マ

TAKESHIS’のマのレビュー・感想・評価

TAKESHIS’(2005年製作の映画)
4.4
あんまり良い言い方では無いけれど、苦しんでる人がその苦しみをそのまんま ウケるウケないは一旦置いといて ただただ捻り出す様子を観るのは面白い。なんだかんだこういう映画が好き。

8 1/2やバートン・フィンクと圧倒的に違うのは、最低限の体裁を整えることすら否定してることだと思う。だから8 1/2等のような「(funの意味での)面白さ」は少ない。演出も音楽もダサい。(当時のnagiの楽曲は今聴くと流石に古臭いところがある アンビエンスは好きだけどテクノパートはちょっとキツイ)でも映像としての魅力はしっかりある。撮影は綺麗だしビジュアルも独特だし、何より3-4x10月の様な突飛な編集がちゃんと映画を引っ張ってる。後半のビーチでの展開はEEAAOのラストバトル的なカタルシス。
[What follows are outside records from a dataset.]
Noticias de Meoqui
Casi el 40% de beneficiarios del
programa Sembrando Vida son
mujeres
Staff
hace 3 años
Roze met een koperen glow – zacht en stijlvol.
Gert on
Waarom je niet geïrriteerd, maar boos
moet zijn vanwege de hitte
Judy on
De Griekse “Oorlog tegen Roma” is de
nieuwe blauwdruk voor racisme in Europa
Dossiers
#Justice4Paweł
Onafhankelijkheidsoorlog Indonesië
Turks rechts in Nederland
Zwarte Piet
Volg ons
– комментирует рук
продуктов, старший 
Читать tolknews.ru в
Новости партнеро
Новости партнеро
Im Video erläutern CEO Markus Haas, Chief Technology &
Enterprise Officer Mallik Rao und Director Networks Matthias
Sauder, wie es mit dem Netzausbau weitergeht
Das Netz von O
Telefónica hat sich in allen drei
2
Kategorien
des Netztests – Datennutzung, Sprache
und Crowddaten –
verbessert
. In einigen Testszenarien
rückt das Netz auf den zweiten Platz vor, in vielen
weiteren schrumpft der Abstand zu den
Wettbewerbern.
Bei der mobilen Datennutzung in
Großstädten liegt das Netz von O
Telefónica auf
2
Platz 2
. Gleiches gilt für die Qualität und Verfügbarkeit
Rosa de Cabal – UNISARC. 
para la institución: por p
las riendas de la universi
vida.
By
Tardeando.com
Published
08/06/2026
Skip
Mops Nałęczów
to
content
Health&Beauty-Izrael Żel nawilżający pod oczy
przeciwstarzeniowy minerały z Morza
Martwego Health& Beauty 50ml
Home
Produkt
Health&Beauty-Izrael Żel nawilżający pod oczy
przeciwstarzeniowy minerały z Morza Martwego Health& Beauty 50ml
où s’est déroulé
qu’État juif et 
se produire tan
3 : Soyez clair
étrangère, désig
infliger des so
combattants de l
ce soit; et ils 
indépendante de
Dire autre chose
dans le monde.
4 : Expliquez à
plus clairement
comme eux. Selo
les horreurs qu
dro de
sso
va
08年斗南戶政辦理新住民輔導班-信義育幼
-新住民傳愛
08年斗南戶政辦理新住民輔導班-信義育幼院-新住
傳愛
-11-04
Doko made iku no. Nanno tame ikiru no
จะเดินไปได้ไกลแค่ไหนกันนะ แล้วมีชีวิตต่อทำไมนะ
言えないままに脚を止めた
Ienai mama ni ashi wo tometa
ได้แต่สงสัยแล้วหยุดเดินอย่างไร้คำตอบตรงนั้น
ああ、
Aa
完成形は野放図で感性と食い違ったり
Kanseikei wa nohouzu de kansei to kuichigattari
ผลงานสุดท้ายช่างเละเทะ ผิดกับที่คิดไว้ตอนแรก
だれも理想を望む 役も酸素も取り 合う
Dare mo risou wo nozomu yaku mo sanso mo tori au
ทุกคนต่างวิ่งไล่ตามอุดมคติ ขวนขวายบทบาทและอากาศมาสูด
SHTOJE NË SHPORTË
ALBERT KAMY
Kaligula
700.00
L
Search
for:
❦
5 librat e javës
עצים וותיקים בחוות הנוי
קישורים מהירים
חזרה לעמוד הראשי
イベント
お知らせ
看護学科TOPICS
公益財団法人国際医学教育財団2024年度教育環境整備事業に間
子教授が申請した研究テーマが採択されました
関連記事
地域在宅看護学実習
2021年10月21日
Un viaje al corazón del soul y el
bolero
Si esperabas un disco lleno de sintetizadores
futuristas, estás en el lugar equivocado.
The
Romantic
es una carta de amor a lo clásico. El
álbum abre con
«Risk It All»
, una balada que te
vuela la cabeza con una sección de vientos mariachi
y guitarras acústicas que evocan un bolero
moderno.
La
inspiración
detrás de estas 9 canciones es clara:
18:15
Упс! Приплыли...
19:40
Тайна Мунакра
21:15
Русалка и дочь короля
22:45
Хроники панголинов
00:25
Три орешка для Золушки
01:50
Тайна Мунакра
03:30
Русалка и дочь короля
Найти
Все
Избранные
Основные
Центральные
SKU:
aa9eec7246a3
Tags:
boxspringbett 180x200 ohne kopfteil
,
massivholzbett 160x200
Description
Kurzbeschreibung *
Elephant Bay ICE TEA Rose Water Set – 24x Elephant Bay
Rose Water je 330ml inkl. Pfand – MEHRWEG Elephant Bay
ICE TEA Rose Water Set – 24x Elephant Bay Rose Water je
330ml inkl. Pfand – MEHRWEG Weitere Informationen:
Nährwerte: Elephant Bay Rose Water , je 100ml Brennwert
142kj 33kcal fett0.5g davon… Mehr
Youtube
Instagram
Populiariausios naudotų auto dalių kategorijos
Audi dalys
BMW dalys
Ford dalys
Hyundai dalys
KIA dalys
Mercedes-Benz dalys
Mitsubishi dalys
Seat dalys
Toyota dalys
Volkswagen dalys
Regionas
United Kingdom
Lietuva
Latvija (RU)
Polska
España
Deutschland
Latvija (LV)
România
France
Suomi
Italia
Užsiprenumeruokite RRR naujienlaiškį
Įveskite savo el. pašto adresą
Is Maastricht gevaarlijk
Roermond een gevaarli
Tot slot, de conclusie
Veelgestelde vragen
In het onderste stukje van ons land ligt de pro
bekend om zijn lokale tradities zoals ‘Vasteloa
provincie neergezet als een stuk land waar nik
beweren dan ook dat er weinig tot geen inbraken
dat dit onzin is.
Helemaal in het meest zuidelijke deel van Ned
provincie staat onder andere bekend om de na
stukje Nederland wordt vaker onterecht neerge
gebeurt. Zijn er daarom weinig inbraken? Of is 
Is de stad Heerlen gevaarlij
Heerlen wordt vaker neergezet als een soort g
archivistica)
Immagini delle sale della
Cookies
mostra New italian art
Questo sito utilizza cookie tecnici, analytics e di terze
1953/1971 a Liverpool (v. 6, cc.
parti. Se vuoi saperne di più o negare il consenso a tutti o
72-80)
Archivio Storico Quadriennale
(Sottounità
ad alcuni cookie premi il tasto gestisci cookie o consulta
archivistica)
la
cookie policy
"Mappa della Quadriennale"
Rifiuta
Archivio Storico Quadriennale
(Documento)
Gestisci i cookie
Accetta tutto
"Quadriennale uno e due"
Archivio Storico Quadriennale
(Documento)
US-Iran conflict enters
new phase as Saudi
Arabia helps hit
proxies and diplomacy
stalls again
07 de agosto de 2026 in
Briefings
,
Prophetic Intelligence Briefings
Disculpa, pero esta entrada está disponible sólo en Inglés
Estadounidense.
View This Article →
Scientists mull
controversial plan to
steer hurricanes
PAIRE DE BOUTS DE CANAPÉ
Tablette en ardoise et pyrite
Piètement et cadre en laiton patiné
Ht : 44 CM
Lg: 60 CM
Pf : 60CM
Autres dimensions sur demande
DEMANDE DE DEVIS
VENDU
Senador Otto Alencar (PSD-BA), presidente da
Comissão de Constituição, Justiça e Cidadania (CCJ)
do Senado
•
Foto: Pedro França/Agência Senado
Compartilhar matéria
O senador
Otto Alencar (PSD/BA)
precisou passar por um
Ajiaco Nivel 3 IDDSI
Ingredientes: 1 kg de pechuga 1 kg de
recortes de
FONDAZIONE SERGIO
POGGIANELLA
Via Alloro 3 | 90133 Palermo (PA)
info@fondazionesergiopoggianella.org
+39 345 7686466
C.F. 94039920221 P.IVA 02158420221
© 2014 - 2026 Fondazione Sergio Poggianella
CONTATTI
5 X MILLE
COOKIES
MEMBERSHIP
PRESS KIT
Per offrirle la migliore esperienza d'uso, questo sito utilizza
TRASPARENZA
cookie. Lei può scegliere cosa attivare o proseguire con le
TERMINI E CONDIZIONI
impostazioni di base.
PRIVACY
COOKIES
映画業界に、自分自身に、世間が求める「ビートたけし」に心の底から絶望する北野武 それぞれの(実在の)人物が「お馴染み」的に振るう加害やたけしの自己が剥離していく姿は痛々しい。結局映画という構造から逃げる事が出来ず、タップダンスで大円団を演出しても「ソナチネ」に戻ってきてしまう もうこの作品から「キタノブルー」が示す意味は違う。確かに単純なエンタメとしては変すぎるし滑ってるけれど、この作品がどこか冷笑的にあしらわれてるのは悲しすぎる。

ラーメン屋でナポリタンを食べるシーンはめちゃリアルに「夢」っぽい。